- A whole family would be absurd now. But one child would be wonderful.
- [on Aaron Spelling]: Aaron Spelling went further than anyone has ever gone for television.
- After Dynasty (1981), I wanted a reality check. I wanted to get in touch with real life, you know? That kind of world is kind of outrageous.
- All my life, I kind of had the strangest career because whenever I fell in love, I stopped working.
- [When she won on Hell's Kitchen (2005)]: I'm glad I did it, I volunteered to be here and I said I wanted to learn and I'm going to learn.
- [When she was battling menopause and depression]: For the first time in my life, I understood what it was like to not be totally in control of my life. I am in a downward spiral to hell, it just got worse and worse. It was like all the lights were down low.
- [Who paid tribute to John Forsythe]: A man who may come into work everyday so magical. This show was so serious and he was funny personally. We'd be fighting and people would be strangling each other and he made me laugh, all day long, who'll ever be forever grateful to him for that.
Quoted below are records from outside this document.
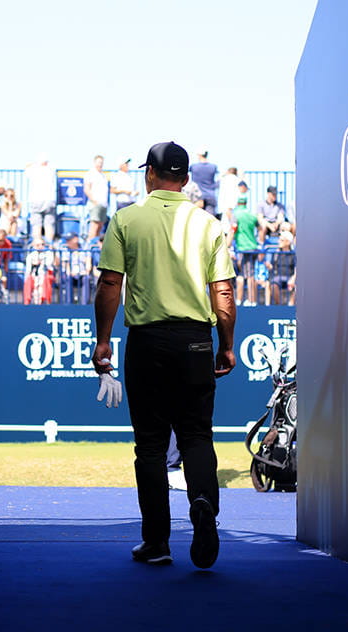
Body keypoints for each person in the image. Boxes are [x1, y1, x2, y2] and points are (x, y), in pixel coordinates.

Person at [93, 140, 236, 569]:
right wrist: (226, 343)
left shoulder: (126, 219)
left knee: (151, 447)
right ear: (187, 179)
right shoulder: (208, 224)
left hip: (148, 343)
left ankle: (157, 543)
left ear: (149, 175)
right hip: (195, 340)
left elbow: (109, 285)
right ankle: (204, 504)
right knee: (196, 435)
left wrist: (103, 340)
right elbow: (223, 292)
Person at [231, 194, 261, 307]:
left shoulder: (236, 214)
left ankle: (251, 301)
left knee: (248, 275)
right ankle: (250, 300)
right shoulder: (252, 215)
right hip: (253, 247)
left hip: (244, 249)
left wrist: (227, 245)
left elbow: (232, 230)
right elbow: (260, 229)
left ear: (238, 203)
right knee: (249, 273)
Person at [25, 153, 58, 244]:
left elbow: (27, 166)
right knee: (49, 224)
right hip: (50, 199)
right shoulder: (51, 169)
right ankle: (49, 245)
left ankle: (37, 244)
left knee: (36, 224)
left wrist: (35, 164)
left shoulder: (33, 170)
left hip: (36, 199)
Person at [58, 232, 92, 304]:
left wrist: (86, 272)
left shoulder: (84, 248)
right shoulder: (65, 249)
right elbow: (66, 265)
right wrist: (70, 273)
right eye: (67, 240)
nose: (67, 242)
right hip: (70, 273)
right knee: (68, 278)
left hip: (82, 273)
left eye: (69, 240)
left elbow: (88, 263)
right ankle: (69, 303)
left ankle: (85, 304)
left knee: (87, 278)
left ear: (76, 239)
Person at [264, 230, 297, 306]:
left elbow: (297, 268)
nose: (279, 241)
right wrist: (269, 266)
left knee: (298, 285)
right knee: (273, 284)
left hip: (290, 278)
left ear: (288, 242)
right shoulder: (276, 254)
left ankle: (290, 305)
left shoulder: (293, 254)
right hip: (278, 278)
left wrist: (293, 279)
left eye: (281, 240)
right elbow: (273, 267)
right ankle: (279, 306)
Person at [83, 155, 109, 241]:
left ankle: (95, 246)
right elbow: (87, 189)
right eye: (98, 162)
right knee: (94, 226)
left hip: (103, 204)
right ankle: (90, 247)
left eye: (101, 162)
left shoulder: (103, 175)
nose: (100, 164)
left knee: (100, 226)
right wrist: (94, 200)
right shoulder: (90, 174)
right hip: (95, 204)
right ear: (94, 163)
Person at [23, 237, 55, 305]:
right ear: (34, 246)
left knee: (46, 280)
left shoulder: (49, 254)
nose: (40, 247)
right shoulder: (30, 256)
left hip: (45, 275)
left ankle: (45, 301)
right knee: (28, 281)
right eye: (38, 245)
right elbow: (28, 270)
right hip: (34, 276)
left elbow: (49, 264)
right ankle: (27, 303)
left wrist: (41, 261)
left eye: (42, 244)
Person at [189, 147, 219, 217]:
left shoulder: (193, 167)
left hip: (197, 197)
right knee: (210, 220)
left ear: (199, 155)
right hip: (210, 195)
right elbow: (218, 180)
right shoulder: (213, 167)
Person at [218, 167, 243, 239]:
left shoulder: (224, 179)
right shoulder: (237, 180)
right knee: (231, 228)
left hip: (225, 207)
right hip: (233, 207)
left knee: (227, 228)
- [on her on- and off-screen chemistry with John Forsythe, who played Blake Carrington]: Well, he gave me my first speaking part ever when I was 15, Bachelor Father (1957), and I had a crush on him! I played his niece's friend, and he wrote on the script, "You are going to be somebody someday." And I brought that on the set of Dynasty (1981), about the third year I found it, and I said, "John, look what you wrote.".
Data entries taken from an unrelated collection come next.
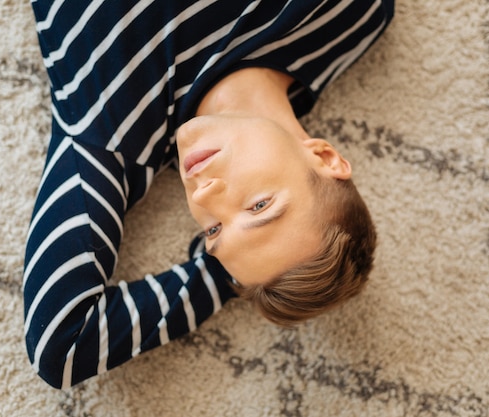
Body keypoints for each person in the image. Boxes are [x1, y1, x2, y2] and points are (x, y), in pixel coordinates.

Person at [24, 0, 394, 389]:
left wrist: (224, 277)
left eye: (214, 230)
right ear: (325, 158)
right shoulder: (351, 17)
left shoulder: (110, 135)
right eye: (260, 205)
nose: (205, 196)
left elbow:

- [Of John Forsythe]: When I did meet him in Bachelor Father (1957), it was a show called Crush on Bentley, and his niece that was Bachelor Father, of and I were the same age, 15 years old (Noreen Corcoran). We did the show and I had a crush on Bentley, and in the end, he fixes me up with these football players, and it was so sweet getting to know him, then, and he signed my script, because it was my first speaking part and he put on it, "Linda, you're going to be somebody someday and I found it when I was doing Dynasty," and brought on the set and say, "See John, you were psychic, you knew this was going to happen." It was so easy when I saw him when I walked on the set of Dynasty (1981). He looked at me and he said, "Mine Linda Evans, did how you're grown and how's your mother, Arlene?". And he remembered my mother's name. He remembered my real name - which is Evanstad. MGM Studios later changed it to Evans. I said, "Oh John, it's going to be so easy to love you in this part and it was Heaven to work with him, absolute Heaven, he had the most delicious sense of humor." He would make me laugh, all day long and we had so much drama, and on the script of Dynasty, and fights and things that we had to do with people, and he would constantly just joking/laughing, saying, "Come on, you can do this?". And we have to go out to get some awards and I was afraid to get up and in-front of people, when I was in junior high school - from that day, I was so shy and get up to do a book report, and he would encourage me and take my hand and walk up with me, he was extraordinary. We remained friends until he died, I talked to him like three weeks before he passed, and we talked all the time.
- [on David Janssen, who died of a heart attack on February 13, 1980]: To this day, I still miss that guy; he was one of a kind.
- [1985] I am older, attractive, single and good. I'm one of the first women to say you're not too old for anything at 40. I've gone through some incredible tests and come out on top. There are millions out there who can relate to that.